Diversity in Romance

The Ripped Bodice released their second annual diversity report last week. You can read both the 2016 and 2017 reports at their website. The Ripped Bodice also outline their methodology and why they focused on racial diversity, and not all the other ways that humans are fascinating and different to each other.

For every 100 books published by the leading romance publishers in 2017, only 6.2 were written by people of color. Down from 7.8 in 2016.”

To put some context around this USA-centric study, the results need to be aligned with the USA population figures. The 2010 USA census notes that 63.7% of respondents wrote their race as ‘white’, while the remaining 36.3% gave other options. Therefore, the baseline expectation should be that 36 of every 100 books published by leading publishers in romance should be by people of colour. There is a huge disadvantage gap.

What do I mean by disadvantage gap? 

In 2016, the Lee & Low racial diversity study gave excellent data across the USA publishing industry (broader than romance publishing), and I created a graph that aligned their results with the USA population figures. The study hasn’t been updated, but here is my graph of their results.

This graph easily outlines the advantage of white writers (80% of books published with only 64% of population), and the disadvantage of other USA racial groups.

Note: these figures are not available in Australia, but a simple glance around the room at both GenreCon and RWAustralia’s conference in 2017 shows a world which isn’t very diverse. I noticed this because I live in a highly diverse suburb, and the faces at conferences didn’t reflect the faces I’m used to seeing every day.

But I’m an Australian white writer – what can I do?

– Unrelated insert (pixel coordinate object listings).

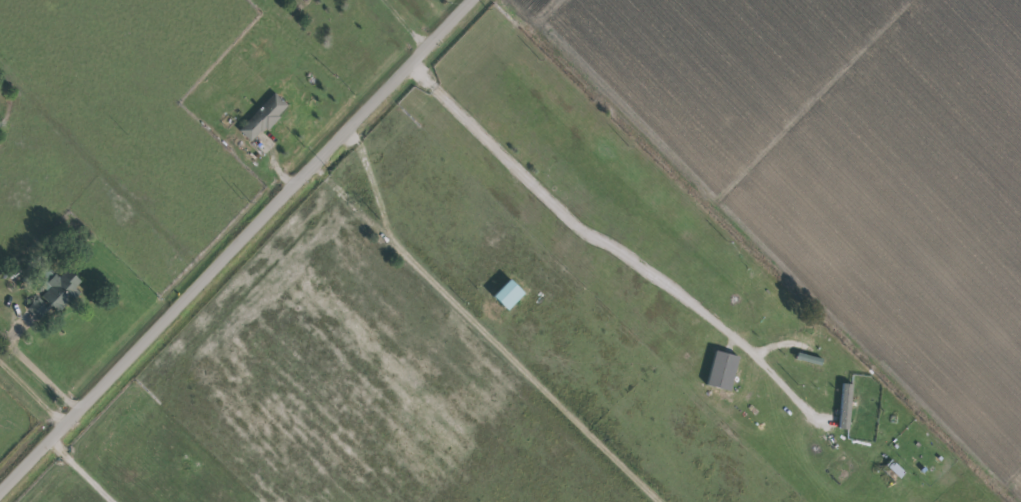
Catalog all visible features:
road: (405, 22)
building: (263, 117)
road: (367, 170)
road: (560, 218)
road: (235, 246)
building: (55, 293)
building: (509, 294)
road: (493, 327)
building: (723, 370)
road: (39, 372)
road: (32, 396)
building: (846, 405)
building: (895, 467)
road: (77, 473)

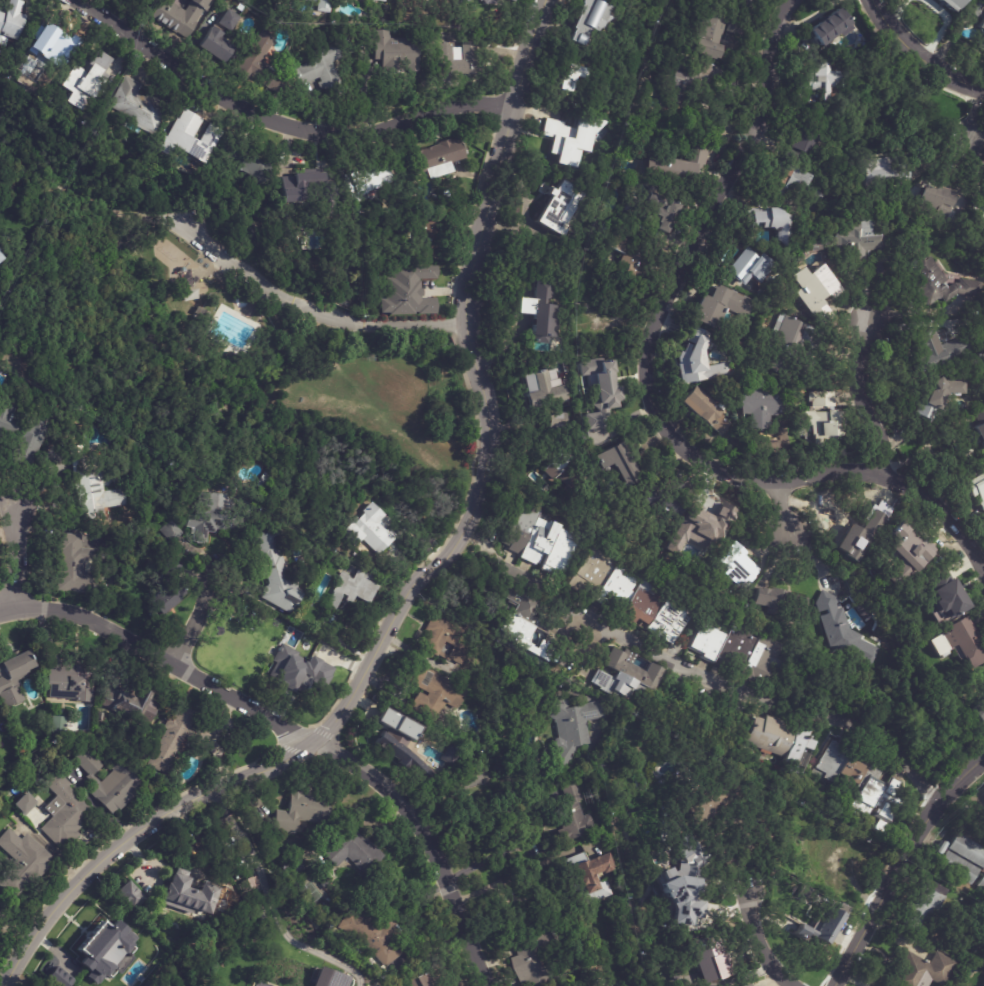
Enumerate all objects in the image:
building: (125, 0)
building: (150, 0)
building: (510, 0)
building: (307, 1)
building: (373, 1)
building: (488, 2)
building: (747, 4)
building: (951, 5)
building: (323, 6)
building: (240, 8)
building: (977, 9)
building: (180, 16)
building: (586, 17)
building: (10, 20)
building: (735, 26)
building: (828, 27)
building: (709, 33)
building: (982, 35)
building: (219, 38)
building: (56, 40)
building: (393, 52)
building: (847, 52)
road: (524, 53)
road: (918, 56)
building: (456, 60)
building: (260, 65)
building: (323, 70)
building: (569, 76)
building: (825, 79)
building: (86, 81)
building: (687, 83)
building: (134, 106)
road: (274, 120)
road: (976, 123)
building: (567, 125)
building: (186, 137)
building: (806, 143)
building: (630, 145)
building: (926, 154)
building: (438, 158)
building: (675, 166)
building: (252, 167)
building: (886, 172)
building: (365, 177)
building: (795, 184)
building: (307, 190)
building: (936, 199)
road: (101, 208)
building: (560, 208)
building: (656, 211)
building: (771, 222)
building: (982, 228)
building: (250, 229)
building: (433, 236)
building: (860, 238)
building: (980, 247)
building: (1, 258)
building: (402, 259)
building: (630, 259)
building: (749, 266)
building: (885, 267)
building: (935, 281)
building: (542, 289)
building: (814, 291)
building: (408, 292)
road: (468, 294)
road: (306, 306)
building: (718, 306)
building: (202, 312)
road: (324, 321)
building: (540, 328)
building: (790, 345)
building: (935, 351)
building: (233, 357)
building: (696, 360)
building: (539, 391)
road: (651, 393)
road: (858, 396)
building: (937, 398)
building: (600, 399)
building: (760, 404)
building: (705, 410)
building: (822, 418)
building: (556, 421)
building: (980, 424)
building: (21, 434)
building: (619, 461)
building: (566, 470)
building: (261, 480)
building: (92, 486)
road: (473, 490)
building: (976, 490)
building: (666, 499)
road: (783, 509)
building: (211, 516)
building: (842, 522)
building: (368, 530)
building: (695, 531)
building: (170, 532)
building: (541, 541)
building: (903, 551)
road: (18, 558)
building: (77, 566)
building: (736, 567)
building: (168, 570)
building: (274, 573)
building: (352, 588)
building: (943, 595)
road: (555, 596)
building: (629, 597)
building: (164, 598)
building: (780, 603)
road: (8, 611)
road: (204, 615)
building: (528, 622)
building: (837, 626)
building: (871, 632)
building: (445, 638)
building: (243, 643)
building: (959, 643)
building: (735, 653)
building: (306, 672)
building: (625, 676)
building: (12, 678)
building: (69, 682)
building: (433, 690)
building: (128, 703)
road: (773, 703)
building: (979, 712)
building: (100, 717)
building: (58, 727)
building: (572, 728)
road: (304, 737)
building: (177, 740)
building: (404, 742)
building: (781, 745)
building: (452, 753)
road: (265, 767)
building: (861, 780)
building: (109, 783)
road: (448, 792)
building: (14, 795)
building: (705, 802)
building: (24, 803)
building: (301, 813)
building: (64, 814)
building: (573, 815)
building: (829, 828)
building: (968, 851)
building: (355, 854)
building: (21, 863)
building: (841, 866)
road: (901, 866)
building: (295, 868)
building: (959, 869)
road: (505, 877)
building: (588, 879)
building: (325, 884)
building: (683, 884)
building: (982, 884)
building: (185, 894)
building: (129, 897)
road: (274, 905)
building: (2, 906)
building: (924, 909)
building: (787, 923)
building: (822, 924)
building: (372, 935)
road: (759, 943)
building: (104, 950)
building: (983, 957)
building: (709, 959)
building: (536, 960)
building: (922, 972)
building: (430, 977)
building: (59, 978)
building: (328, 978)
building: (260, 984)
building: (612, 984)
building: (983, 985)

  1. Read. Read a wider range of authors. The Ripped Bodice study only looked at traditionally published books, there are many amazing indie books out there. Have a look at my recommendations page for a starting point.
  2. Meet real people. Look around you. The world is a diverse and fascinating place. And remember, diversity is about more than just race. Meet people with disabilities, people who have different sexuality to you, people who are neuro-diverse, etc.
  3. Ensure your own writing reflects reality. It’ll be easier once you’ve met real people, because you’ll have a closer understanding of a diverse world (ie the real world).
  4. Remember that history was written by white men. Other perspectives exist – women did stuff in history, gay people existed, WWII couldn’t have been won without Indian soldiers – you might have to hunt for their stories, but they are all there and have always been there.

About me

I’m an Australian writer who lives in a culturally diverse suburb. The parents at my kid’s school speak over 50 different languages. I’m mongrel bred white – my father is a Dutch immigrant (whose father was Russian and mother was half Dutch/half French), and my mother is a NZer of Scottish origins. I’m currently writing a contemporary romance series based around an advertising agency who puts together a diversity committee. The first one is about a Maori sports star who has a spinal injury, and a Chinese/Australian lawyer. Many of the people in my suburb are of Chinese origin, but have lived here longer than me. I wanted to play with the more Australian than the Australian concept. Other characters include a solo mum with a deaf child – my son’s best friend has cochlea implants, so there is a close connection there. I want those characters to exist (because they exist in the real world).